Fig. 6 Idealized model for peripheral foreland basin (modified after Decelles and Giles, 1996).
3.8. Piggyback basin:
It is a type of minor depression developed on top of a thrust sheet as part of a foreland basin system. The basin is separated from the fore deep by an anticline or syn-depositional growth structures.
3.9. Remnant ocean basin:
It is a type of shrinking ocean basin caught between a colliding continental margin and/or arc-trench system, and ultimately subducted or deformed with suture belt e.g. Bay of Bengal.
3.10. Foreland Intermontane Basin:
It is a type of basin formed within basement uplifts in foreland settings.
4. Basins in transform and transcurrent fault setting:
4.1. Transtensional basin:
The overlap of two separate strike-slip faults may create regions of extension, which forms pull-apart basin (Fig. 8). This type of basin is typically rectangular or rhombic in plan and is deep in nature.
4.2. Transpressional basin:
This type of basin forms in the localized zones of compression along a strike slip fault system.
4.3. Transrotational basin:
This type of basin is formed by rotation of crustal blocks about vertical axis.
Fig. 7 Sketch of a pull apart basins showing strike-slip faults.
5. Basins in hybrid setting:
5.1 Aulacogen:
A failed arm of a three-armed rift system formed the basin, while the other two arms continued evolving to create ocean basins (Fig. 8). The basin extends from the margins into the interiors of cratons. It is wider near the sea and narrows toward the land. The Cambay Basin exemplifies an Aulacogen.

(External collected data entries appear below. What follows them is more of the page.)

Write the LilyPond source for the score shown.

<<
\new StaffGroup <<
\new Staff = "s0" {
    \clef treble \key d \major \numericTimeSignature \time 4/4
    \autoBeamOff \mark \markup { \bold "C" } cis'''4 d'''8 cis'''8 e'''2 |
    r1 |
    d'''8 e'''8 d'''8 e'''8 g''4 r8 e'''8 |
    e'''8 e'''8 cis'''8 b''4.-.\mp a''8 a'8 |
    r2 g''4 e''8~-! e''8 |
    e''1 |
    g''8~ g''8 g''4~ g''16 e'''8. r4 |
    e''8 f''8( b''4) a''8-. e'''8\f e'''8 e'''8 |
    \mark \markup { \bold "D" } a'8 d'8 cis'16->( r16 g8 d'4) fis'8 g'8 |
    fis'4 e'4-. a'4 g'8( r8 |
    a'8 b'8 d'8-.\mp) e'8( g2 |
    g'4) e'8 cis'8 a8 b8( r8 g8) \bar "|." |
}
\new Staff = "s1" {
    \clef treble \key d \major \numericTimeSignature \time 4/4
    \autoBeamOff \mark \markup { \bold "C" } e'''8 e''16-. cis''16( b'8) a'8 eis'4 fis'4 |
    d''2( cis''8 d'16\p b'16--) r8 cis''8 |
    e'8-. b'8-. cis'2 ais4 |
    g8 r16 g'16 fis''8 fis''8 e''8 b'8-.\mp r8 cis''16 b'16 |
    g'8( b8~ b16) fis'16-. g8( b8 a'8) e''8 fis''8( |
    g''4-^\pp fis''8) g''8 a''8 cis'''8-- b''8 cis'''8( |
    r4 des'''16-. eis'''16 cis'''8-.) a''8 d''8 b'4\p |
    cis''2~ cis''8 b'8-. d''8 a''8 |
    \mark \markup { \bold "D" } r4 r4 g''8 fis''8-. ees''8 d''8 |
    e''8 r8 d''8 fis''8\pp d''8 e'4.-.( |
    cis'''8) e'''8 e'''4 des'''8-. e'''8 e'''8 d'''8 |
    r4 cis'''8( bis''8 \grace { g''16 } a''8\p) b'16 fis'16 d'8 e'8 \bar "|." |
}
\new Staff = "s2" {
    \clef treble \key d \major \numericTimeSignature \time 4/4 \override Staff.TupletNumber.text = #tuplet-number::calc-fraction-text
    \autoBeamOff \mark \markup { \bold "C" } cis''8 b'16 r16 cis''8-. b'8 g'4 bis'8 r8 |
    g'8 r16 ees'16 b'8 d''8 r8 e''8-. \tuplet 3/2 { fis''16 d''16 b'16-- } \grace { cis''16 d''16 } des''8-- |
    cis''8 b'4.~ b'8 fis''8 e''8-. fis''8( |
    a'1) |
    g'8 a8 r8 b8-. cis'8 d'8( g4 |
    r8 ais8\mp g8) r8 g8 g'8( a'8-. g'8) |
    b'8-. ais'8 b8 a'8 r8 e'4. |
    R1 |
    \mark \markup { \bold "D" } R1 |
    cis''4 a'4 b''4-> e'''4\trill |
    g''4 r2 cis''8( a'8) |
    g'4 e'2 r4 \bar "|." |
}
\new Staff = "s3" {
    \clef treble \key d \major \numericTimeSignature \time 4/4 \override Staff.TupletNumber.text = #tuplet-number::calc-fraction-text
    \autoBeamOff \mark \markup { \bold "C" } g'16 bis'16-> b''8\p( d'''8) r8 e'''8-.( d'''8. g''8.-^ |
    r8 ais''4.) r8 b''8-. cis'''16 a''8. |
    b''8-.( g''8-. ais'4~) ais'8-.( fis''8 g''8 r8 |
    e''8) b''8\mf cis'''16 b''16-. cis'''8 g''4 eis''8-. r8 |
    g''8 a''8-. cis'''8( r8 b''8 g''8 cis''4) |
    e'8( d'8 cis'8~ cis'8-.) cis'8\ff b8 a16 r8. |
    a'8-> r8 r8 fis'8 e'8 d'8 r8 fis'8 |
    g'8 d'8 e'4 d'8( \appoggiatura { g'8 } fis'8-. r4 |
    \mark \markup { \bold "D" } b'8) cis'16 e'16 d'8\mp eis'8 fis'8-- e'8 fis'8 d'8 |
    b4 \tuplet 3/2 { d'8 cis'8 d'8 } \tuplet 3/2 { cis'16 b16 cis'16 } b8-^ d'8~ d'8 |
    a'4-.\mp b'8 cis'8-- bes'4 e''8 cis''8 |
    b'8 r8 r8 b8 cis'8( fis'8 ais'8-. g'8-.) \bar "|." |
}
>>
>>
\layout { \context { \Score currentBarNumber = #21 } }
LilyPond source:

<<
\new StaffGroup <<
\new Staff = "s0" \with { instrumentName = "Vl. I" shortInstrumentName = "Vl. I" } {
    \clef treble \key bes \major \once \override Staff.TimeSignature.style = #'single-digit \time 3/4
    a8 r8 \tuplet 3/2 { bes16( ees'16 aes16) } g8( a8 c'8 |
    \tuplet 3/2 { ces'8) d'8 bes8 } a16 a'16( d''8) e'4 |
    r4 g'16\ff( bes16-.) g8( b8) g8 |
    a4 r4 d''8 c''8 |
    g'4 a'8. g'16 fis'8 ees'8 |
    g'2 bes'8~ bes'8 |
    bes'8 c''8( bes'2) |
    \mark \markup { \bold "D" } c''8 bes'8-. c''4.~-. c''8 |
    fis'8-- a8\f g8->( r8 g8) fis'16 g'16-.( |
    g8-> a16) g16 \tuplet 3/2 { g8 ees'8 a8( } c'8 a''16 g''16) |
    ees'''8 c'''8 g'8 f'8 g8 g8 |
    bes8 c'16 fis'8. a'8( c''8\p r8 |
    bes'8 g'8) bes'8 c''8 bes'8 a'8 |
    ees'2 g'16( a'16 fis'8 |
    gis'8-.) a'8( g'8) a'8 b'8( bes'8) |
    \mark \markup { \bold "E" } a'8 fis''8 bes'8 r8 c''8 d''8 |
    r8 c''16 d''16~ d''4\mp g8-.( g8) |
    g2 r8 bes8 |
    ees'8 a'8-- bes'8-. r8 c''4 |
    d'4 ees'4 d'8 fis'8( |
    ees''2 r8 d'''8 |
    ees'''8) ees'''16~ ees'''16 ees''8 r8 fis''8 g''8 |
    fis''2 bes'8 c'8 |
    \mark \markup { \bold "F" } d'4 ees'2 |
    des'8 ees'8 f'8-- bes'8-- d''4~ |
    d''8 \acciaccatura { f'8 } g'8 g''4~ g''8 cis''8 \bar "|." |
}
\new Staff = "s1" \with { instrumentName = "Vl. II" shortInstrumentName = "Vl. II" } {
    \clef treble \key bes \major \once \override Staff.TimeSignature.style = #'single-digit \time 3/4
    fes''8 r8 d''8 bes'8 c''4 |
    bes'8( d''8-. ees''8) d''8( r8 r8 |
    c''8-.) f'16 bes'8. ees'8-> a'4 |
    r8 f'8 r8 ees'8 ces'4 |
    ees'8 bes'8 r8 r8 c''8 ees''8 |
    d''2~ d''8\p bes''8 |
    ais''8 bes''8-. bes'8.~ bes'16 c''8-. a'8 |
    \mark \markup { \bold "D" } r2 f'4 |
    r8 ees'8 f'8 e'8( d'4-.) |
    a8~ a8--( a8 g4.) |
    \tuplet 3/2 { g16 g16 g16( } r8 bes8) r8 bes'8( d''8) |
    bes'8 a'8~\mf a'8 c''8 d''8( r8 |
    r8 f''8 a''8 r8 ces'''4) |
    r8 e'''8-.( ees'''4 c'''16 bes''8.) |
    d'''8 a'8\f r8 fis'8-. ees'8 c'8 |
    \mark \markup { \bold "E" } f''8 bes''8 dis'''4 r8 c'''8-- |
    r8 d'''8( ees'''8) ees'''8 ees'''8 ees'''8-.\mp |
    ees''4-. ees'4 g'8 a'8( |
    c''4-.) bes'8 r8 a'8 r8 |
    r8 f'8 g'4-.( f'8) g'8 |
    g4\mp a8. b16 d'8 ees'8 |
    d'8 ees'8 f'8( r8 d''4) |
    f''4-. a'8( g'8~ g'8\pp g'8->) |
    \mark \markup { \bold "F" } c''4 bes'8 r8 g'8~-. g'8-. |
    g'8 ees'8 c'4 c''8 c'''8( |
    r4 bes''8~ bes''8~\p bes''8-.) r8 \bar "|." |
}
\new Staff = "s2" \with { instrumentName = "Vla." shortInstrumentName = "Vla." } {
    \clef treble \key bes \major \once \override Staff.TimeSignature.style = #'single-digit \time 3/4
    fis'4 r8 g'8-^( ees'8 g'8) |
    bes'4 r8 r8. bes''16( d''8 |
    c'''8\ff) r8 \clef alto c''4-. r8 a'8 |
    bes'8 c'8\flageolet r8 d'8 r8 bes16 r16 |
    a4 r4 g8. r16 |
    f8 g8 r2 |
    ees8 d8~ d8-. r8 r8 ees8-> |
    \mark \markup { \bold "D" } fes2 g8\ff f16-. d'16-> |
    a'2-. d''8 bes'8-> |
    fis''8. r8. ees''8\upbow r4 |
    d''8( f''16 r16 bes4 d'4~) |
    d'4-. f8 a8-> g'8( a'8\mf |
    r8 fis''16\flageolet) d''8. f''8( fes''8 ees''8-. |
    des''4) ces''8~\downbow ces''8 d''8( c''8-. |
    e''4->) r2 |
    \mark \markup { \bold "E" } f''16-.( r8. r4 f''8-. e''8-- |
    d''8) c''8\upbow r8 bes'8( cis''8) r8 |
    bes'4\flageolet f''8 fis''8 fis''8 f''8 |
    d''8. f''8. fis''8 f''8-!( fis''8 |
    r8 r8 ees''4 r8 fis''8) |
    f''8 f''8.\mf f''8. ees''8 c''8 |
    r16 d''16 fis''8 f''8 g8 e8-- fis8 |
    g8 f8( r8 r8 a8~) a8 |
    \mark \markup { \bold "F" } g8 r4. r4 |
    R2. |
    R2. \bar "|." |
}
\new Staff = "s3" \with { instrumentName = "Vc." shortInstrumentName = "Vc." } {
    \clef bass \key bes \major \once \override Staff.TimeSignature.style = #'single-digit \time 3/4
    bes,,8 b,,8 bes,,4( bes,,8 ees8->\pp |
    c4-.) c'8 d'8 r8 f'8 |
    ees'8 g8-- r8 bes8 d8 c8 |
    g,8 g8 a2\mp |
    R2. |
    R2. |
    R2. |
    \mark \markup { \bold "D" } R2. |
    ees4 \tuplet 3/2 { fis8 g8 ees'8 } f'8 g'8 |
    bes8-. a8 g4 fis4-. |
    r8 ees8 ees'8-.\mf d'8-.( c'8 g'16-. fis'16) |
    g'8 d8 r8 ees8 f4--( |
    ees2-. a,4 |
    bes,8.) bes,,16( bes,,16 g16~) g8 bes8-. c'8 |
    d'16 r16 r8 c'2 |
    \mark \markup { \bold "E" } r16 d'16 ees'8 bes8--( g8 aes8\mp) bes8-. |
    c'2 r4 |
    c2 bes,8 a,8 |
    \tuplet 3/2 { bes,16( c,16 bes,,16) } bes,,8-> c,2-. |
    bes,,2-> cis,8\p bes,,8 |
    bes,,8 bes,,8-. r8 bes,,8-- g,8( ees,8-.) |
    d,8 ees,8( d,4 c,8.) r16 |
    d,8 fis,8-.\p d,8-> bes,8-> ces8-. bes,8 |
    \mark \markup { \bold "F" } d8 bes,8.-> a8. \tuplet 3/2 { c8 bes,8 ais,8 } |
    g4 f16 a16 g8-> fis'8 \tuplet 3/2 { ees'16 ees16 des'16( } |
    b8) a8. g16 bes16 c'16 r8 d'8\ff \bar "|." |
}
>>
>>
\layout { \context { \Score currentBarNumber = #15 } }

Fig. 8 Failed rift and aulacogen in RRR (rift-rift-rift settings) (modified after Einsele, 2000)
5.2. Intra-continental wrench basin:
It is a complex type of basin formed within continental crust due to distant collisional process.
5.3. Impactogen:
It is a type of rift basin formed at high angles to orogenic belts without pre-orogenic history e.g. Baikal Rift.
5.4. Successor basins:
Formed in intermontane settings following the cessation of local orogenic nephrogenic activity, e.g., Southern Basin and Range Province.